- _Task objective_
With the images removed, repeat the data below exactly.
START Information supplied
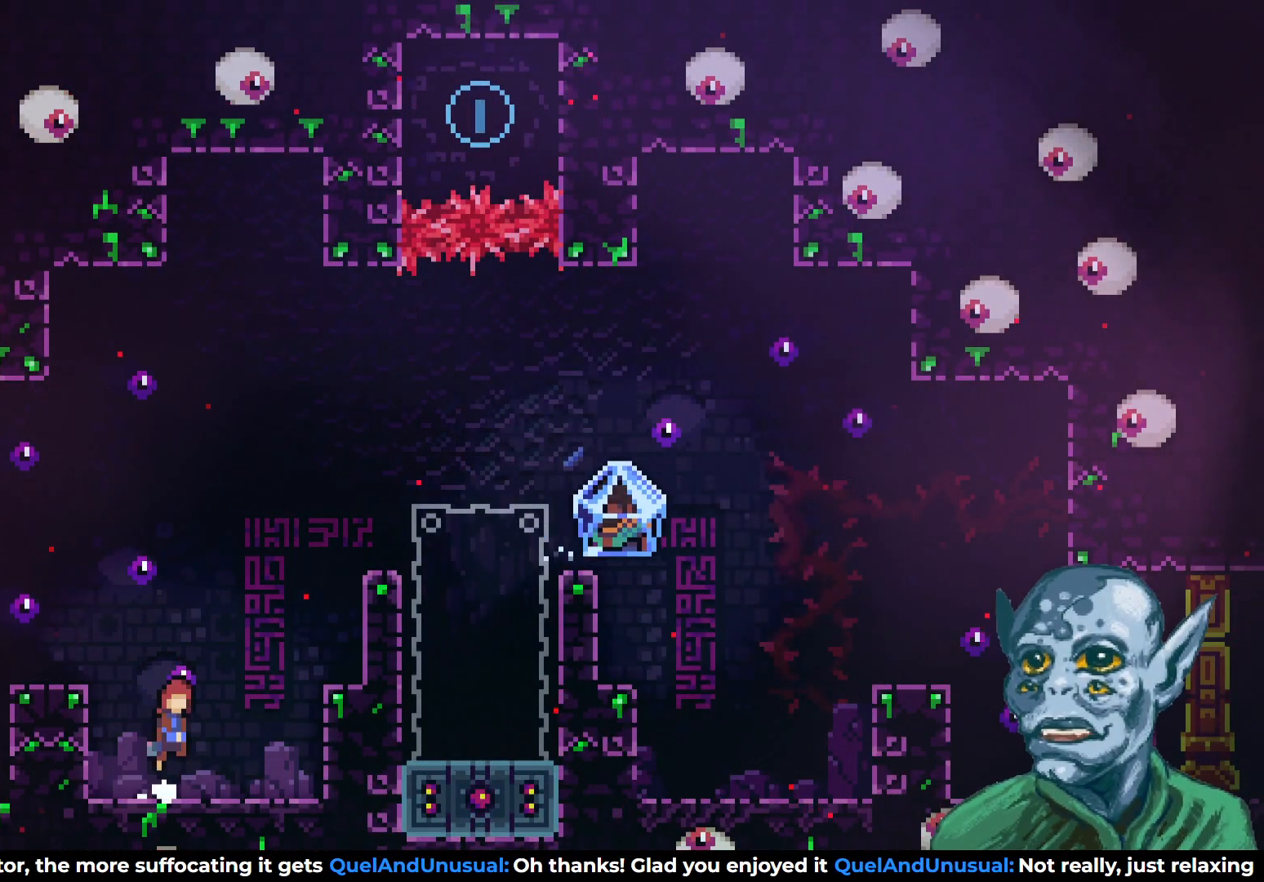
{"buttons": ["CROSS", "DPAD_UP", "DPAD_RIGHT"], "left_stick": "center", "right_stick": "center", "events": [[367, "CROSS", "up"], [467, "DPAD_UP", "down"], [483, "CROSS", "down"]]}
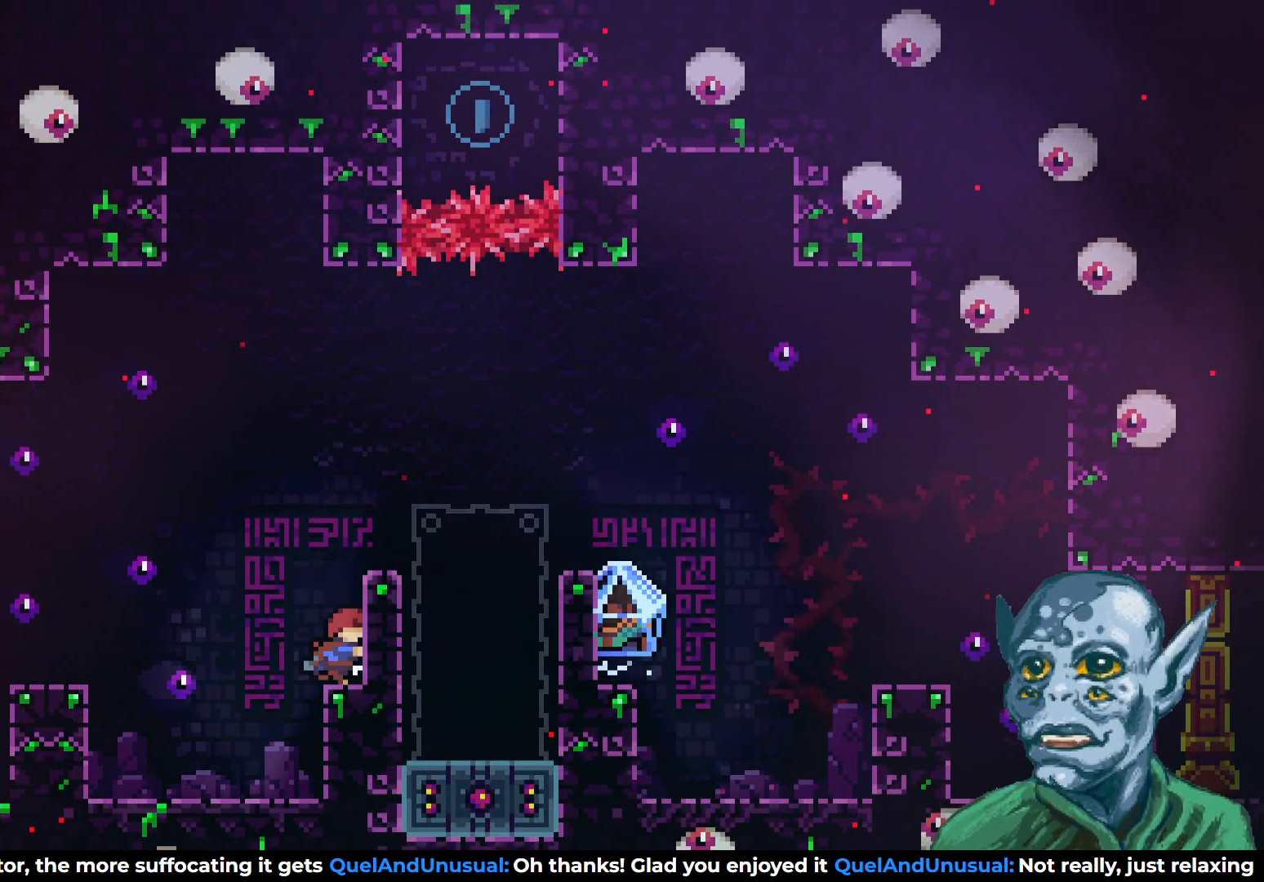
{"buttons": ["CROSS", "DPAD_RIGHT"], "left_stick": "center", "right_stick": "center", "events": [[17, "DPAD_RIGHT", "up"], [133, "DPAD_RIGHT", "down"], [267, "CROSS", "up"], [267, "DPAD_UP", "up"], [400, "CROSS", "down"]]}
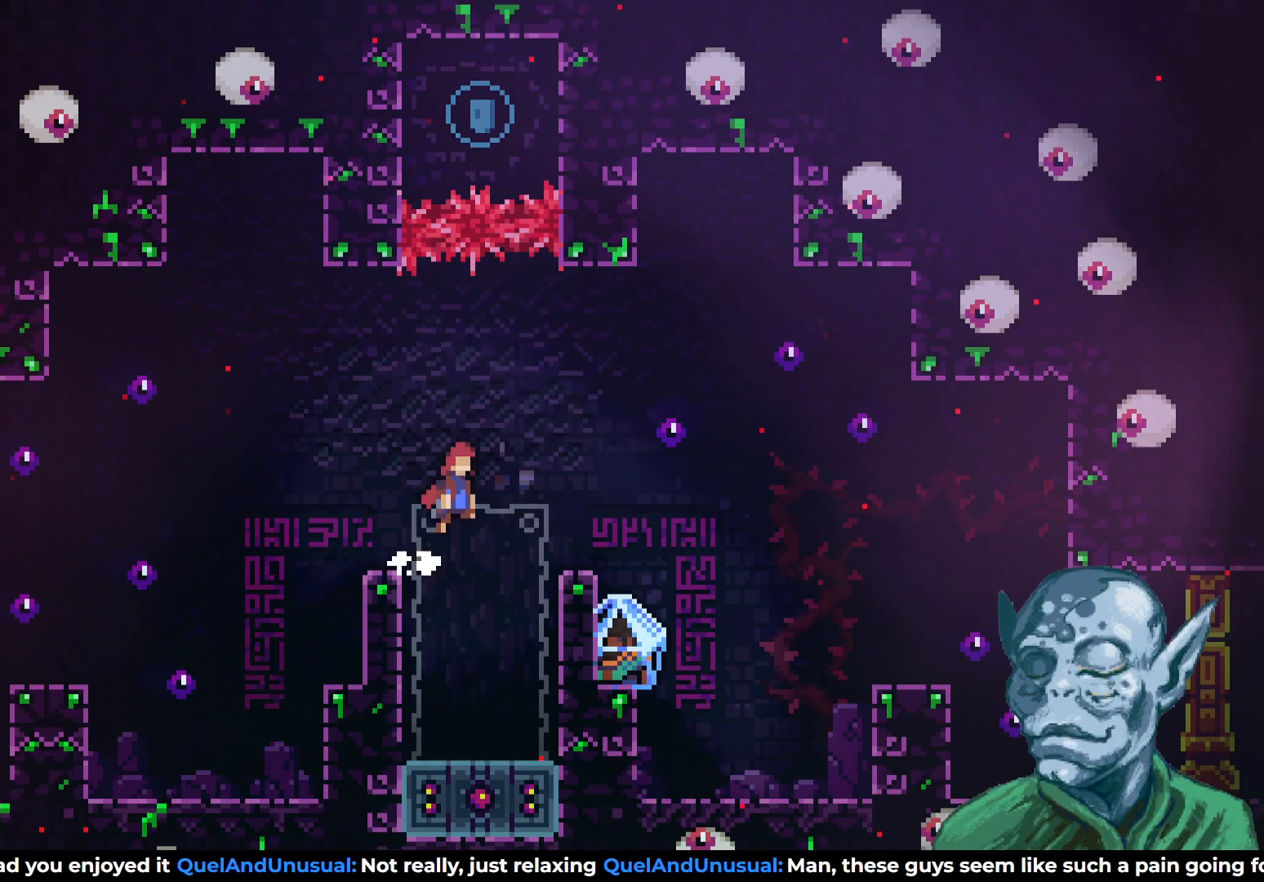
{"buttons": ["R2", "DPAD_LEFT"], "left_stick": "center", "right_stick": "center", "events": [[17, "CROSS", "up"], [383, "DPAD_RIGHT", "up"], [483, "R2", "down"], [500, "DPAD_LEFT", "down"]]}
END Information supplied
- _Answer area_
{"buttons": ["CROSS", "DPAD_UP", "DPAD_RIGHT"], "left_stick": "center", "right_stick": "center", "events": [[367, "CROSS", "up"], [467, "DPAD_UP", "down"], [483, "CROSS", "down"]]}
{"buttons": ["CROSS", "DPAD_RIGHT"], "left_stick": "center", "right_stick": "center", "events": [[17, "DPAD_RIGHT", "up"], [133, "DPAD_RIGHT", "down"], [267, "CROSS", "up"], [267, "DPAD_UP", "up"], [400, "CROSS", "down"]]}
{"buttons": ["R2", "DPAD_LEFT"], "left_stick": "center", "right_stick": "center", "events": [[17, "CROSS", "up"], [383, "DPAD_RIGHT", "up"], [483, "R2", "down"], [500, "DPAD_LEFT", "down"]]}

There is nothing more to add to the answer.